As predicted, a break tried to get away... and yes, a Tinkoff rider (Elio Eggiano) was in the mix, meaning that there has been at least one Tinkoff rider in each serious break of the Giro so far. I love those guys. You just have to give it to them for their sheer aggression. That's what I call racing! Alas, as is usually the case, the break was doomed to be caught by the big teams with powerful sprinters hungry for a win. It almost wasn't to be though, as first Salvatore Commesso (former stage winner) and then Fabian Cancellara (former stage winner and current World Champ in the time trial) launched separate attacks as the line got very close. Since the course was so wide open along the motor raceway, it was much easier for attacks and much harder for the sprinter's teams to control things. Cancellara was caught with just 200m left to the line, but Petacchi's team was able to launch the tall Italian into his blistering sprint and the mad dash was officially on. Thor Hushovd managed to grab second, though it was a very tough battle with the amazingly good sprinting Bettini, who snagged third in a sprint filled with full-time sprinters. Bettini is that rare breed of non-sprinter who can sprint with many of the best sprinters in the world. Here is a guy who can win a Classic with an uphill sprint, or win on a climb, or win in a mass gallop... and all the while being one of the smallest guys in the race. Ounce for ounce (gram for gram) Bettini has some of the best power to weight output in the world.
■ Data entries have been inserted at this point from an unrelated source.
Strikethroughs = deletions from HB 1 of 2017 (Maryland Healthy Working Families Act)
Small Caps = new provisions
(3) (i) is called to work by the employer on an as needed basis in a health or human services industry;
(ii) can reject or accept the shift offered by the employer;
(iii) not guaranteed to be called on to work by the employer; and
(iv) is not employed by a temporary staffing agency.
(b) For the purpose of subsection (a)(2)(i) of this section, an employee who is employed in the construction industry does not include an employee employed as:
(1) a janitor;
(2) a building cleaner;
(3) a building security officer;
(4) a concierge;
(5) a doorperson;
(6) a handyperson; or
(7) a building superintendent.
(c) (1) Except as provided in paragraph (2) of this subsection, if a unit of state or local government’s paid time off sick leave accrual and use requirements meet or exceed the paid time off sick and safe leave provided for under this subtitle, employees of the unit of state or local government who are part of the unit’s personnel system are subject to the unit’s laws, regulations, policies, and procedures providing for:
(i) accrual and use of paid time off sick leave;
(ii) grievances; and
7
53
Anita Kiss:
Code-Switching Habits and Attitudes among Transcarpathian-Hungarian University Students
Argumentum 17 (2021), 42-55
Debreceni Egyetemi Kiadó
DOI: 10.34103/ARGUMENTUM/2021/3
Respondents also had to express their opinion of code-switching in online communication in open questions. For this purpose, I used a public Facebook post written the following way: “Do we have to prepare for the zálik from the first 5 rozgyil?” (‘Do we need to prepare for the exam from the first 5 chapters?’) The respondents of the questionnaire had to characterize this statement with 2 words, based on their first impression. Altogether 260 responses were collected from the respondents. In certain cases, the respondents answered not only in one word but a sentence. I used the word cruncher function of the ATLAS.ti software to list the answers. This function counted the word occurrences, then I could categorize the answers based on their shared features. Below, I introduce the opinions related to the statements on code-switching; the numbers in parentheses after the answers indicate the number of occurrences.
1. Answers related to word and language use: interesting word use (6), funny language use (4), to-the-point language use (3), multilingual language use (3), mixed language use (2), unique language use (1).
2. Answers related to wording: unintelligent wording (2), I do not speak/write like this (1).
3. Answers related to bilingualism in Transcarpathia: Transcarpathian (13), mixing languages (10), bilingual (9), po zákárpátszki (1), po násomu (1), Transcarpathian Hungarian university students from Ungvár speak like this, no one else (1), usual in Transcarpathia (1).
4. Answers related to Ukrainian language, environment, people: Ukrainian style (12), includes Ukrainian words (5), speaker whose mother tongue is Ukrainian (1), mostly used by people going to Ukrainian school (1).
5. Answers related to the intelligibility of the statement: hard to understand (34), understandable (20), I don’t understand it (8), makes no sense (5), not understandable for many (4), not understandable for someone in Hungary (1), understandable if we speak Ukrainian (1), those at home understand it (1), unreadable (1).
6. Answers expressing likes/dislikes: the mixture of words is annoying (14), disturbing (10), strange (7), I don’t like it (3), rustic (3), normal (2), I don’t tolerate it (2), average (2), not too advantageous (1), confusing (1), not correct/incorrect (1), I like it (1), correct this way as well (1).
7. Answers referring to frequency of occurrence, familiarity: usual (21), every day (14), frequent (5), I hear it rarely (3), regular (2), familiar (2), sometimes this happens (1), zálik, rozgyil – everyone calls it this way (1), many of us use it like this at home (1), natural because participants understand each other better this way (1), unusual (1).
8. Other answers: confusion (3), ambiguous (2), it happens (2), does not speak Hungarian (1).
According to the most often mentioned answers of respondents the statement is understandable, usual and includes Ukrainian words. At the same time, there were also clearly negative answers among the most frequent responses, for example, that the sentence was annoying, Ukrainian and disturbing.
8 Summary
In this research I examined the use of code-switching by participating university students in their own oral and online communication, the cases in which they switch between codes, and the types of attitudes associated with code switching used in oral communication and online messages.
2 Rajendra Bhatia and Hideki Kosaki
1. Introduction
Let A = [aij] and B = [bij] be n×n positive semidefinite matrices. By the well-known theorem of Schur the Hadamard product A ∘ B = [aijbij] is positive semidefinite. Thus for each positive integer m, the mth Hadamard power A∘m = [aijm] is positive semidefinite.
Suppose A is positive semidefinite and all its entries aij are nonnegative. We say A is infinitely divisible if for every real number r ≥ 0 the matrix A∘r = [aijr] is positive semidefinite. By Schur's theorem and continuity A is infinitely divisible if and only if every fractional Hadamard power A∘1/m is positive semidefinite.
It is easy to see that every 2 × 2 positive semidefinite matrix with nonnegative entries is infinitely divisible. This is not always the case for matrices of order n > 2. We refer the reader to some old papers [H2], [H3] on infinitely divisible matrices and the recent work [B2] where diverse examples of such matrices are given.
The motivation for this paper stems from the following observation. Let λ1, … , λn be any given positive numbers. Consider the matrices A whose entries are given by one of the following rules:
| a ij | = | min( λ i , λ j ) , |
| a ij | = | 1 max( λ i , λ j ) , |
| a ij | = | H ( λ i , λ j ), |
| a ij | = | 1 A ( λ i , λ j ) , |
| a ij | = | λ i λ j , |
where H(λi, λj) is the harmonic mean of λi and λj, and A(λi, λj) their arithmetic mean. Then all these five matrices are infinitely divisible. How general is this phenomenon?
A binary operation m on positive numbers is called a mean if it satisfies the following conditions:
So the race was decided by a sprint, as predicted, and Pinotti stays in pink for at least one more day. Tomorrow looks to be another chance for the sprinters and surely Petacchi will want to give it another try before the real mountains arrive. The course is littered with rolling hills and smaller mountains, but the last 80+km are largely flat. Expect breaks to go (Tinkoff?) and sprinter teams to be reeling them in as the finish draws near. McEwen was absent from the day's sprint today, so unless he is truly down and out already, expect him to try and put his mark on the race again. He's a tough bloke who hates losing. Either him or Hushovd should be extra determined tomorrow... the real climbs are coming very soon.